• SOURCE DOCUMENT:
The St. Lawrence String Quartet is a Canadian string quartet, and one of Canada's premier chamber ensembles.

The Quartet was founded in 1989 and has served residencies at the Juilliard School, Yale University, the University of Toronto, the Hartt School, and Stanford University.  In 1992 the Quartet won first prize in the Fourth Banff International String Quartet Competition and the Young Concert Artists International Auditions. They have also won a Juno Award and a Preis der Deutsches Schallplaten Kritik, for their EMI recording of Schumann Quartets.

The Quartet recorded four CDs for EMI (including quartets by Tchaikovsky, Schumann, Shostakovich, and Osvaldo Golijov's "Yiddishbuk." A new CD of Haydn is in production). Among the composers whose works the Quartet was to premiere in 2008 to 2010 were John Adams (to be premiered January 2009), Ezequiel Viñao (to be premiered December 2009), Osvaldo Golijov (including a new string quartet in preparation), David Bruce (for clarinet and string quartet, commissioned by Carnegie Hall), and Canadian composers Derek Charke, Suzanne Hebert-Tremblay, Brian Current, Elizabeth Raum, and Marcus Goddard, each representing a different province in Canada.

• JOB:
Quote the St. Lawrence String Quartet text word for word, starting at "The Quartet was founded" and ending at "of Schumann Quartets.".

• DATASET EXTRACT:
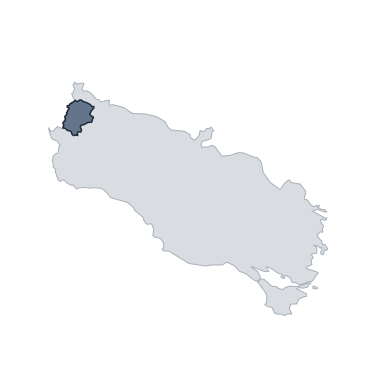 where Van sits in Turkey, rotated 209°
{"feature_id": "TUR-3048", "entity_name": "Van", "entity_type": "Province", "adm_level": 1, "iso_a3": "TUR", "parent_name": "Turkey", "parent_adm1": "", "projection": "mercator", "projection_center": [43.807, 38.569], "detail": "fine", "context": "in_parent", "style": "filled", "palette": "slate", "viewbox_px": 384, "rotation_deg": 209, "n_neighbors": 0, "source": "natural_earth", "source_scale": "10m", "svg_char_len": 5694}
<svg xmlns="http://www.w3.org/2000/svg" viewBox="0 0 384 384"><g transform="rotate(209 192 192)"><path d="M294.5,138.7L299.7,140.5L301.3,139.2L306.0,139.4L310.2,140.4L312.5,137.3L315.4,137.7L316.0,139.2L317.4,139.8L321.7,143.7L321.2,144.2L322.3,145.6L326.0,146.6L326.3,148.5L329.2,151.5L330.7,156.0L329.8,159.2L328.2,161.1L330.5,167.9L329.8,168.8L334.3,171.0L340.0,170.6L341.8,171.6L347.3,176.9L348.6,178.9L344.9,176.4L342.7,178.6L341.6,183.8L335.6,184.7L336.6,188.1L338.2,189.6L337.6,192.8L338.1,194.0L339.7,196.1L339.5,199.0L340.1,201.9L340.1,205.5L342.6,206.6L341.5,208.3L338.7,215.5L338.9,216.1L340.8,216.2L344.9,219.6L344.2,220.7L344.6,225.2L348.2,228.2L347.7,229.7L347.8,231.3L345.2,230.6L339.9,234.6L339.3,234.5L338.6,233.1L338.4,229.1L337.1,228.0L335.5,227.8L332.6,229.6L330.0,229.5L327.3,229.2L320.4,226.6L317.9,227.5L315.2,226.6L310.0,231.6L308.4,232.0L307.7,229.5L305.9,228.1L303.5,230.0L294.6,232.4L290.5,232.8L285.5,232.0L281.4,232.2L270.1,237.8L259.3,240.7L249.6,240.5L244.4,237.0L240.2,236.2L227.9,241.5L221.8,241.3L219.8,239.1L215.2,238.2L214.1,240.3L213.2,245.3L214.8,249.8L212.2,250.1L210.5,251.1L210.1,254.5L207.7,255.8L206.9,257.9L206.5,257.9L202.6,256.2L203.7,254.6L201.3,248.3L202.5,246.3L207.5,241.2L207.3,238.1L205.2,236.0L198.8,239.8L198.3,241.3L196.8,242.4L194.5,242.9L183.2,237.9L176.6,242.3L170.9,248.6L166.7,250.9L154.2,252.6L151.9,253.8L147.7,252.5L145.1,250.8L139.3,243.7L128.4,238.3L116.8,236.9L115.7,238.3L115.4,243.9L113.5,249.1L112.6,249.6L110.0,248.3L101.1,251.4L93.5,248.0L92.2,246.5L90.5,240.5L89.4,240.0L88.2,240.9L86.9,240.8L81.4,238.2L78.5,238.0L76.7,240.6L73.8,241.7L73.7,240.9L74.9,239.3L70.3,239.6L67.9,240.8L64.6,240.1L64.8,239.4L67.5,238.6L73.6,237.6L77.5,233.6L62.9,233.8L61.5,234.7L61.2,232.6L62.1,231.6L65.9,230.8L65.7,229.1L63.3,227.2L60.7,226.2L59.6,221.8L58.3,220.7L58.4,220.0L60.8,219.3L61.3,216.0L61.0,214.0L56.2,212.3L55.2,212.4L54.0,210.7L52.0,209.4L50.3,210.5L45.5,207.8L46.4,205.9L47.6,205.9L47.8,204.4L46.9,201.9L47.0,200.6L48.0,200.2L49.2,200.4L50.4,202.0L50.5,204.9L51.8,206.6L52.7,204.9L54.9,205.8L58.8,204.9L59.5,204.2L56.7,204.2L55.6,203.5L53.3,198.8L55.7,197.4L57.4,195.0L54.1,193.5L54.8,190.2L51.9,186.5L55.7,181.7L55.5,181.1L54.3,180.8L42.6,182.8L42.4,180.6L43.3,178.8L43.2,174.2L43.8,171.7L45.9,170.9L48.6,167.2L52.9,162.9L57.3,163.0L59.1,161.8L61.8,161.7L62.6,163.4L64.9,164.6L69.1,164.4L71.0,163.3L69.1,161.1L71.5,160.5L73.3,161.0L72.3,163.3L72.9,163.5L78.2,162.8L83.8,163.4L90.0,163.1L90.8,162.4L86.4,160.0L89.2,157.9L90.8,157.5L103.7,155.6L103.8,155.1L95.8,154.1L91.7,151.3L90.6,149.8L91.4,146.1L92.3,145.2L95.1,145.0L104.9,146.7L111.9,145.7L119.5,148.1L126.8,147.6L128.3,146.5L130.1,143.0L140.4,137.1L144.0,134.0L160.0,128.0L183.9,129.1L188.1,126.7L190.6,127.5L189.9,129.1L190.0,130.5L192.9,134.1L197.2,136.1L203.1,134.4L205.2,135.1L207.3,140.7L211.0,144.0L212.7,144.2L215.0,142.3L217.1,142.0L220.6,144.0L221.8,145.9L233.3,148.2L235.6,149.9L243.3,151.6L260.4,147.6L266.7,150.3L271.9,151.2L274.2,150.8L281.1,147.6L283.2,145.8L287.5,144.3L293.0,140.7L294.5,138.7ZM73.7,128.8L73.3,131.3L74.3,134.1L76.7,137.9L79.2,139.8L90.8,145.0L89.2,149.8L86.3,150.5L76.3,148.2L72.3,150.2L69.4,149.7L65.3,150.5L64.2,153.4L61.4,156.7L53.4,160.8L46.2,168.8L44.1,169.9L45.0,167.1L44.9,164.7L48.1,161.9L52.6,159.8L53.7,158.0L42.5,158.4L41.4,155.9L42.6,155.4L46.2,150.9L46.6,149.2L46.2,144.8L50.6,142.3L51.0,141.2L50.3,136.9L46.0,134.3L46.1,133.1L49.2,131.9L50.9,128.9L55.3,128.3L57.3,126.8L61.1,126.1L65.9,129.8L71.5,128.4L73.7,128.8ZM40.3,168.6L36.5,169.2L35.4,168.6L36.6,167.3L39.5,166.4L40.4,167.7L40.3,168.6Z" fill="#d9dde1" stroke="#a8b0b8" stroke-width="1"/><path d="M336.0,185.5L336.2,186.2L336.4,186.6L336.4,186.8L336.4,187.1L336.4,187.3L336.6,187.7L336.6,187.9L336.5,188.3L337.0,188.8L337.7,189.2L338.3,189.6L338.4,190.1L338.1,190.8L338.0,191.1L338.2,191.9L338.0,192.2L337.8,192.4L337.5,192.8L337.7,193.1L337.7,193.4L337.8,193.6L338.0,193.7L338.1,193.8L338.1,194.0L338.2,194.3L338.2,194.5L338.4,195.0L338.6,195.3L338.9,195.5L339.8,196.0L339.8,196.6L339.4,198.1L339.3,198.5L339.4,198.8L339.4,199.0L339.5,199.4L339.4,199.6L339.3,199.8L339.5,199.9L339.8,200.0L340.0,200.2L340.1,200.6L340.1,201.0L340.0,201.9L340.2,202.9L340.2,203.3L340.0,204.1L340.0,204.4L340.0,204.9L340.0,205.1L339.9,205.4L340.0,205.6L340.4,205.8L341.2,206.0L341.7,205.7L341.9,205.6L342.2,205.7L342.4,205.9L342.6,206.2L342.8,206.5L342.8,206.9L342.4,207.4L341.8,207.9L341.3,208.4L341.4,209.4L341.4,209.8L341.3,210.2L341.2,210.5L340.7,210.8L340.6,211.1L340.7,211.5L340.3,211.8L340.1,211.9L339.9,212.2L339.8,212.6L339.7,212.9L339.3,213.4L339.1,213.7L339.0,214.0L338.9,214.2L338.9,214.5L338.9,214.8L338.9,215.0L338.8,215.3L338.6,215.5L337.2,215.4L336.0,215.6L335.3,216.8L334.9,217.9L334.0,218.5L332.9,218.7L331.9,218.7L331.2,218.4L330.5,218.3L330.1,218.5L329.6,218.7L327.4,219.1L325.2,219.1L324.4,219.2L323.6,219.2L323.2,219.1L322.0,218.6L320.6,218.4L319.3,219.1L318.6,217.6L318.8,217.0L319.0,216.5L319.1,215.3L319.3,214.5L319.4,213.6L319.3,212.7L319.3,211.9L319.2,210.4L318.0,210.0L316.7,209.7L315.4,209.8L314.5,209.5L314.2,208.5L314.4,207.7L314.4,207.2L314.3,206.9L313.7,205.6L313.6,205.1L313.8,204.3L314.1,204.0L315.8,203.0L316.9,202.2L317.2,201.7L317.5,201.0L319.0,198.8L319.9,197.8L321.1,196.9L321.5,195.4L320.9,194.3L319.0,193.1L318.5,192.1L318.4,190.5L320.3,189.7L320.7,189.3L320.8,188.5L320.9,187.8L320.8,187.1L320.1,186.9L319.5,186.5L319.6,185.9L320.0,185.7L321.0,185.5L321.6,185.3L322.2,184.6L322.9,184.0L324.1,184.1L325.3,184.6L326.2,185.6L327.0,186.1L328.4,186.3L328.9,186.3L329.4,185.9L329.8,185.6L330.4,185.5L331.1,185.6L331.9,185.8L332.8,185.9L333.1,186.0L333.7,186.2L336.0,185.5L336.0,185.5Z" fill="#64748b" stroke="#1e293b" stroke-width="1.5"/></g></svg>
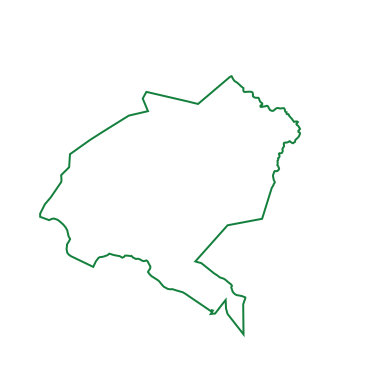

• SOLVED PROBLEM:
The Quartet was founded in 1989 and has served residencies at the Juilliard School, Yale University, the University of Toronto, the Hartt School, and Stanford University.  In 1992 the Quartet won first prize in the Fourth Banff International String Quartet Competition and the Young Concert Artists International Auditions. They have also won a Juno Award and a Preis der Deutsches Schallplaten Kritik, for their EMI recording of Schumann Quartets.